A dynamic series of unique cyanotype photograms by 瓜子TV artist Mary Beth Heffernan will be on view for the first time in a new solo exhibition at the Bergamot Station Arts Center in Santa Monica from September 12 to October 17.
Comprised of 10 large-scale works on paper, Blue utilizes two early photographic techniques to articulate themes of human intimacy and loss and the myriad ways the dead and the living continue to animate one another.
In a , the Los Angeles Times called the exhibition "mesmerizing ... These spectral garments are surrogate souls, characters in a dance both intimate and emblematic."
Blue began when Heffernan, associate professor of art history and visual arts at Occidental, created a simple sculpture "by gutting a man鈥檚 suit, cut to resemble a limp skeleton, hovering around a dress made of tissue-thin material." She employed this sculpture as a drawing implement, placing it directly onto light sensitive paper so that its form registered as a negative.
This cameraless method of creating a photographic image dates back to the earliest days of the medium and produces results with arresting immediacy and distinctive, refined details that are lacking in prints created with negatives. Combining this method with the cyanotype process, Heffernan has produced a series of eight-foot-tall images at once sublime and fossil-like while evoking the physicality and dance-like movement of action paintings in their scale and calligraphic force.
Tucker Eason 鈥12 worked with Heffernan to produce the images as part of Occidental鈥檚 annual summer undergraduate research program.
Since the 1990s Heffernan has used a multidisciplinary approach to explore themes of corporeality and its relation to images, words and other representations. In her early photographic works she sculpted flesh to resemble drapery. She has documented memorial tattoos on the skin of Marines returning from the Iraq War.
Earlier this year, she attracted international attention when at the invitation of the Liberian Ministry of Health she intervened in the Ebola crisis by placing headshots of health care workers on the fronts of their hazmat suits to reestablish a sense of human contact with their patients. Though Blue diverges in form from her other projects, Heffernan鈥檚 underlying desire to investigate human relations, bodies and embodiments has never been more evident.

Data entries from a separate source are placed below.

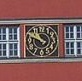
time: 9:48
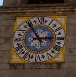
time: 2:54
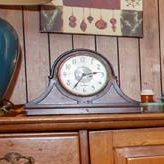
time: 2:35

Heffernan鈥檚 work has been exhibited widely at public and private institutions including the University of the Pacific, Idyllwild Institute of the Arts, Pasadena City College Art Gallery, High Desert Test Sites, LA Municipal Art Gallery, San Diego Museum of Photographic Arts, Torrance Art Museum, White Columns and Saide Bronfman Center for the Arts.
Her art is included in numerous private and public collections, including the UCLA/Hammer Museum, Light Work of Syracuse, N.Y., the Los Angeles County Museum of Art and New York City Library.